Exercise description:
Exact repetition of every record is required.

(Source data)

==================================================

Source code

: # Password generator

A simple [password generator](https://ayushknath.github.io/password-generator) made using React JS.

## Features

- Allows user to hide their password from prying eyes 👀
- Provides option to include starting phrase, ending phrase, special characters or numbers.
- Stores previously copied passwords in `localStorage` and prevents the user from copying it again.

==================================================

Written answer:
Source code

: # Password generator

A simple [password generator](https://ayushknath.github.io/password-generator) made using React JS.

## Features

- Allows user to hide their password from prying eyes 👀
- Provides option to include starting phrase, ending phrase, special characters or numbers.
- Stores previously copied passwords in `localStorage` and prevents the user from copying it again.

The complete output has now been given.